The Eighth Circuit panel that recently held that a district court erred in handling Best Buy’s attempt to rebut evidence of price impact per Halliburton II in a securities fraud class action suit opted not to rehear its decision. The full court likewise declined to rehear the matter. That leaves in place the first circuit court decision seemingly to drop from its lexicon the price maintenance theory, although the theory may persist in other circuits (IBEW Local 98 Pension Fund v. Best Buy Co., Inc., June 1, 2016, per curiam).
After the Supreme Court in Halliburton II upheld its prior Basic reliance presumption and granted securities fraud defendants the opportunity to rebut this presumption before class certification, the district court in the Best Buy case certified a class that included all buyers of the company’s stock between September 14 and December 14, 2010. The case focused on two statements made by Best Buy executives during a conference call in which they tried to persuade analysts and investors that the company’s forecast announced earlier the same day via press release had roots in the company’s present performance (the district court found the press release itself was protected by the PSLRA’s safe harbor).

━━━━━━━━━━━━━━━━

> **What is required**
Can you copy the passage on the Eighth Circuit's Best Buy securities ruling in full, word for word?

> **Provided information**
━━━━━━━━━━━━━━━━

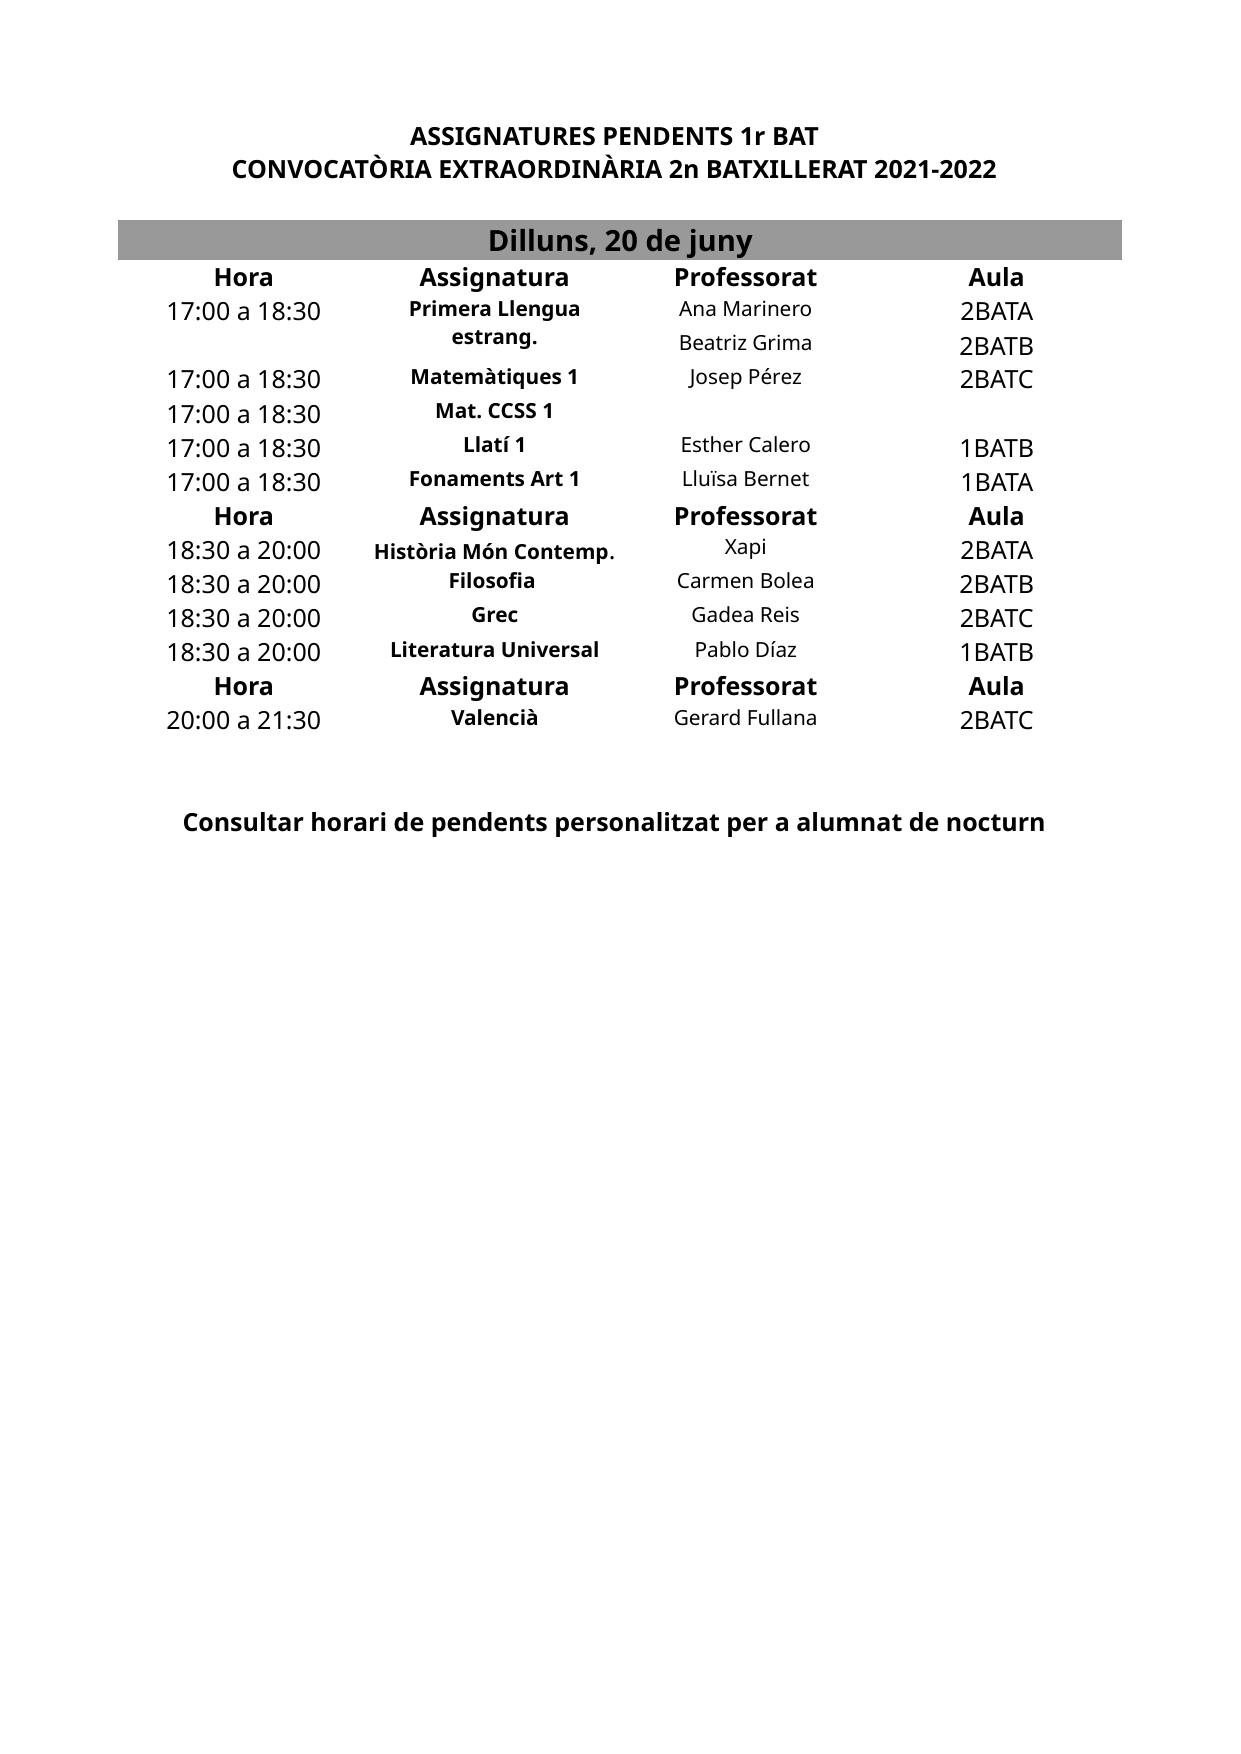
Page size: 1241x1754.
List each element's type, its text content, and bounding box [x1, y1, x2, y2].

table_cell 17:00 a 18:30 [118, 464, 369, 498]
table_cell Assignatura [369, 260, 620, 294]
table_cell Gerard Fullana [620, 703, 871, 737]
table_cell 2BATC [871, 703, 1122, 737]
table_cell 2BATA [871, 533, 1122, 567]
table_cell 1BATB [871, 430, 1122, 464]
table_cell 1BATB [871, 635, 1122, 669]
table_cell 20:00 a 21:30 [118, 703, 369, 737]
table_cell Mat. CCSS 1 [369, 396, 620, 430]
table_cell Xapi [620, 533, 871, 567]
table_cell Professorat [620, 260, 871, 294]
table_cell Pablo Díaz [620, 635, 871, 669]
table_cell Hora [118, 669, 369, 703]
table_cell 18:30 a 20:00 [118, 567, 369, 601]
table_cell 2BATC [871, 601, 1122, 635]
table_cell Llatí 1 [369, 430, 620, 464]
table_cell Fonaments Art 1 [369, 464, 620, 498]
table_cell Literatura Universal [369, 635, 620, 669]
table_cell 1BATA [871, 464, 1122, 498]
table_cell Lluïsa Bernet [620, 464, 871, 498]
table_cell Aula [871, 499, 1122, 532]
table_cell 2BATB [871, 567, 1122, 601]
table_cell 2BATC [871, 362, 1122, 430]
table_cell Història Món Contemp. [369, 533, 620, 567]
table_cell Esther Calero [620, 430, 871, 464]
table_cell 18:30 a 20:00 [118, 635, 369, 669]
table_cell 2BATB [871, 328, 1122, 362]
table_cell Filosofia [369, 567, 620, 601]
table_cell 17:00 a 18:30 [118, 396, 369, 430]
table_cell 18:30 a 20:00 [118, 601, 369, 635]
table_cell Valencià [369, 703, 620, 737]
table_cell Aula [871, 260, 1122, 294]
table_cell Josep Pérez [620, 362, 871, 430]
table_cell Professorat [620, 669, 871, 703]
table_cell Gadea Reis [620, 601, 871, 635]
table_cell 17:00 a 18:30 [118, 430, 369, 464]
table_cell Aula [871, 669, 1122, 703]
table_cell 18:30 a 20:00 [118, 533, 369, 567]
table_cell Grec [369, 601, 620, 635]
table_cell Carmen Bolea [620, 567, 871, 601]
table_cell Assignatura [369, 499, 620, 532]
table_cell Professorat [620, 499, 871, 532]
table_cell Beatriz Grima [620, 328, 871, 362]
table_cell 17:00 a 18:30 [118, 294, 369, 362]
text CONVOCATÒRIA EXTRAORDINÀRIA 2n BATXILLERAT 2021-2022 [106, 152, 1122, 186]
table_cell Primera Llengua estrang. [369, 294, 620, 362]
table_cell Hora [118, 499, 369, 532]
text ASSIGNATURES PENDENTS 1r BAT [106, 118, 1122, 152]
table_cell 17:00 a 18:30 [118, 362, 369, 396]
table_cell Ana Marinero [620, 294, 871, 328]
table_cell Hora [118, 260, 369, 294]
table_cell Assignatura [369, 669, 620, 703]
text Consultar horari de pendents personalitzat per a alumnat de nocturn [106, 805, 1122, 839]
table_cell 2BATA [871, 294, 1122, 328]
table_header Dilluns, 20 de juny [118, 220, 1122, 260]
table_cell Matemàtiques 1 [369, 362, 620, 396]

━━━━━━━━━━━━━━━━

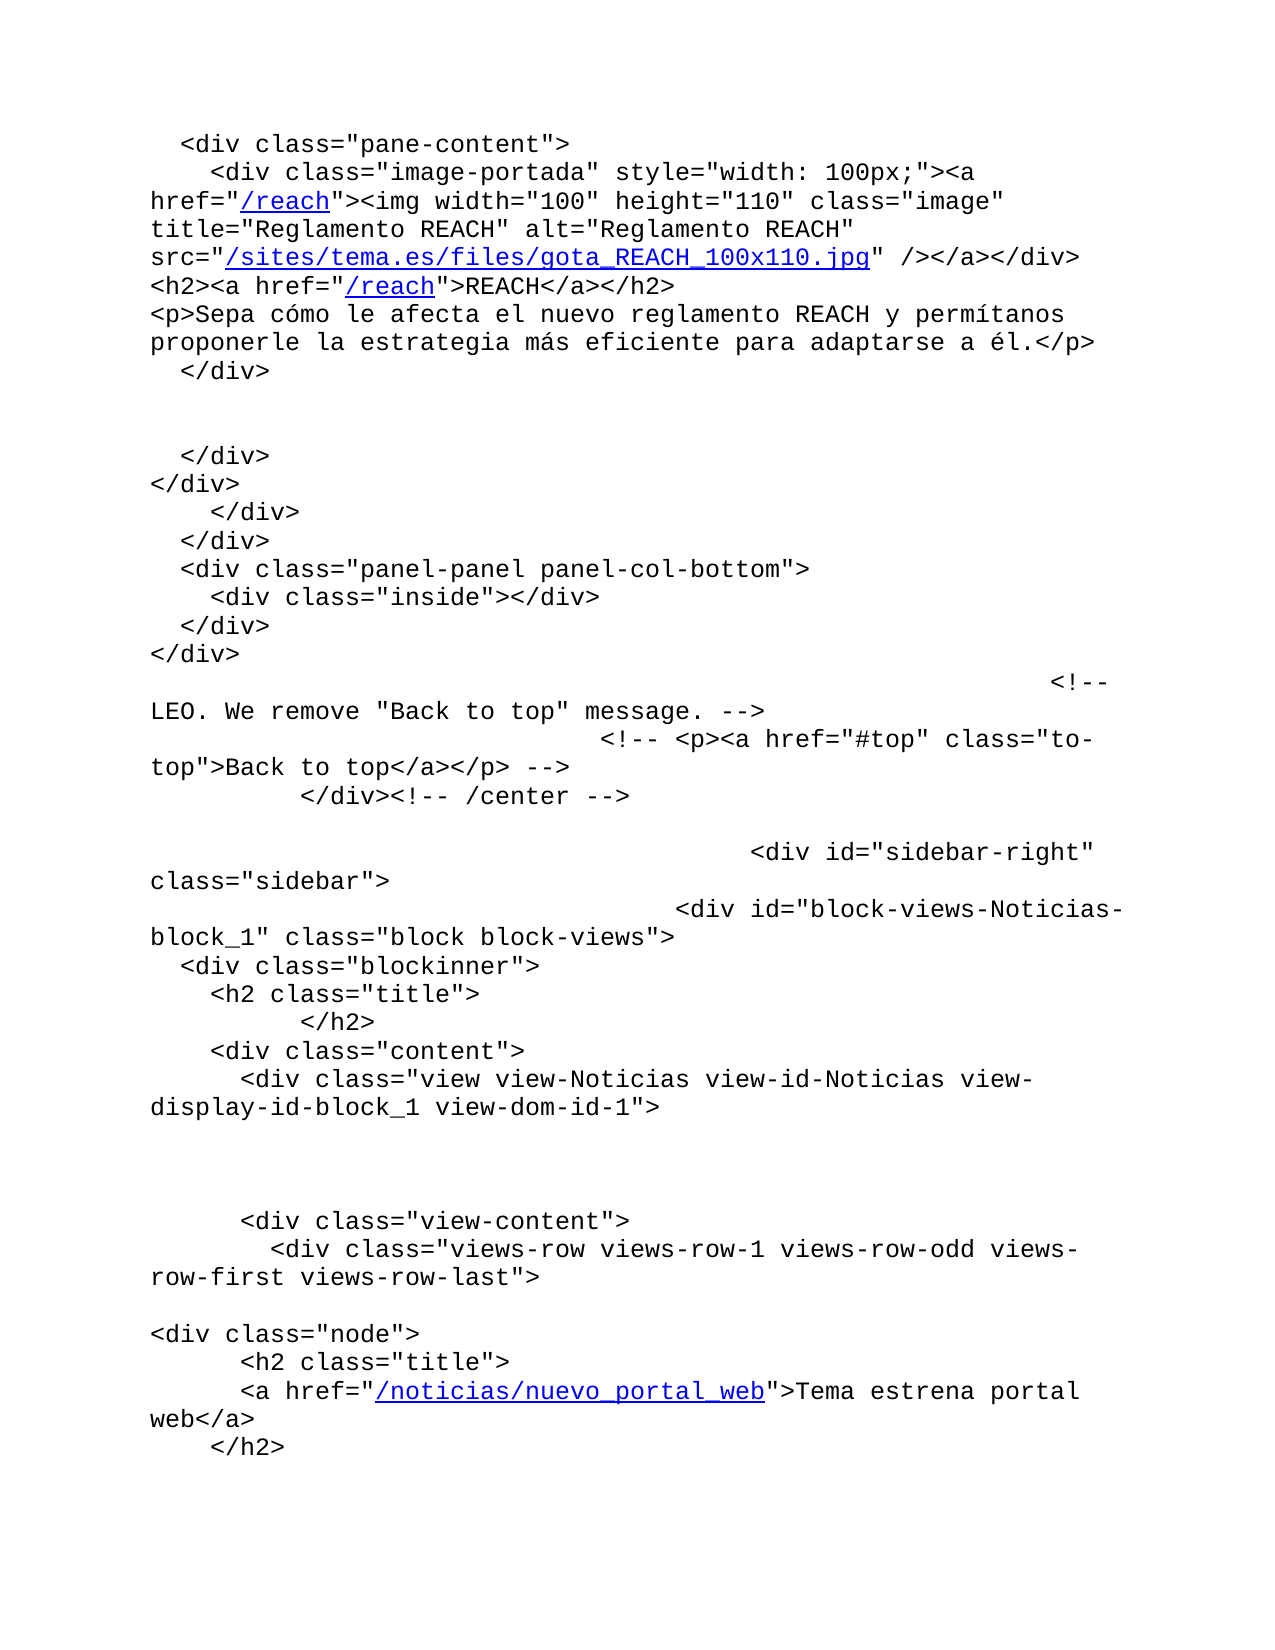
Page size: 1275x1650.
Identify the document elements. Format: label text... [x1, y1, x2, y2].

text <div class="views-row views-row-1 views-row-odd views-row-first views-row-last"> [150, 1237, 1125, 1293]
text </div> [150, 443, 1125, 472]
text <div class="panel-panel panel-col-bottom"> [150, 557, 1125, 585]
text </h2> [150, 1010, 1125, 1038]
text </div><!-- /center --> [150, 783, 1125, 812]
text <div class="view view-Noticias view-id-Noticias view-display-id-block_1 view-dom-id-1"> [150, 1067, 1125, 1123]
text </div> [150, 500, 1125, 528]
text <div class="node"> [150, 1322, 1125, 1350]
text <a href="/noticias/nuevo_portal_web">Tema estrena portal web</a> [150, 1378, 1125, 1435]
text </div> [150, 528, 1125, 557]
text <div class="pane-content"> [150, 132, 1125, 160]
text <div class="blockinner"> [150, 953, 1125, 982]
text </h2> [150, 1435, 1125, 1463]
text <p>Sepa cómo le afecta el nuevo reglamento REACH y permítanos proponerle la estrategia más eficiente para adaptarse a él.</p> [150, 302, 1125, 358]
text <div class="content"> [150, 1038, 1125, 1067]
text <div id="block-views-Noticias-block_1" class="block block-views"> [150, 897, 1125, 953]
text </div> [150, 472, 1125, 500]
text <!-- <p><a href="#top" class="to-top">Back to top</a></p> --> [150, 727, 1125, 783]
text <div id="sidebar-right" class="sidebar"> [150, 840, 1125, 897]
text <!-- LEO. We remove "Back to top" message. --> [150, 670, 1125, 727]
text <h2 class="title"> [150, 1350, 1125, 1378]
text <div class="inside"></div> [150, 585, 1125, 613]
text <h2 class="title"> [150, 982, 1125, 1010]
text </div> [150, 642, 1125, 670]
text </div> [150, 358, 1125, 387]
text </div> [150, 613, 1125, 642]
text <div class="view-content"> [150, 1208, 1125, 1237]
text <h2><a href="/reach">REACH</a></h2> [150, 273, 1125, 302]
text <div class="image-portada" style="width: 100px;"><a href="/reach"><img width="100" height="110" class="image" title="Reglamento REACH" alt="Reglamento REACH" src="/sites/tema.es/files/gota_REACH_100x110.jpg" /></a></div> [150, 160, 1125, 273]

━━━━━━━━━━━━━━━━

> **Expected output**
The Eighth Circuit panel that recently held that a district court erred in handling Best Buy’s attempt to rebut evidence of price impact per Halliburton II in a securities fraud class action suit opted not to rehear its decision. The full court likewise declined to rehear the matter. That leaves in place the first circuit court decision seemingly to drop from its lexicon the price maintenance theory, although the theory may persist in other circuits (IBEW Local 98 Pension Fund v. Best Buy Co., Inc., June 1, 2016, per curiam).
After the Supreme Court in Halliburton II upheld its prior Basic reliance presumption and granted securities fraud defendants the opportunity to rebut this presumption before class certification, the district court in the Best Buy case certified a class that included all buyers of the company’s stock between September 14 and December 14, 2010. The case focused on two statements made by Best Buy executives during a conference call in which they tried to persuade analysts and investors that the company’s forecast announced earlier the same day via press release had roots in the company’s present performance (the district court found the press release itself was protected by the PSLRA’s safe harbor).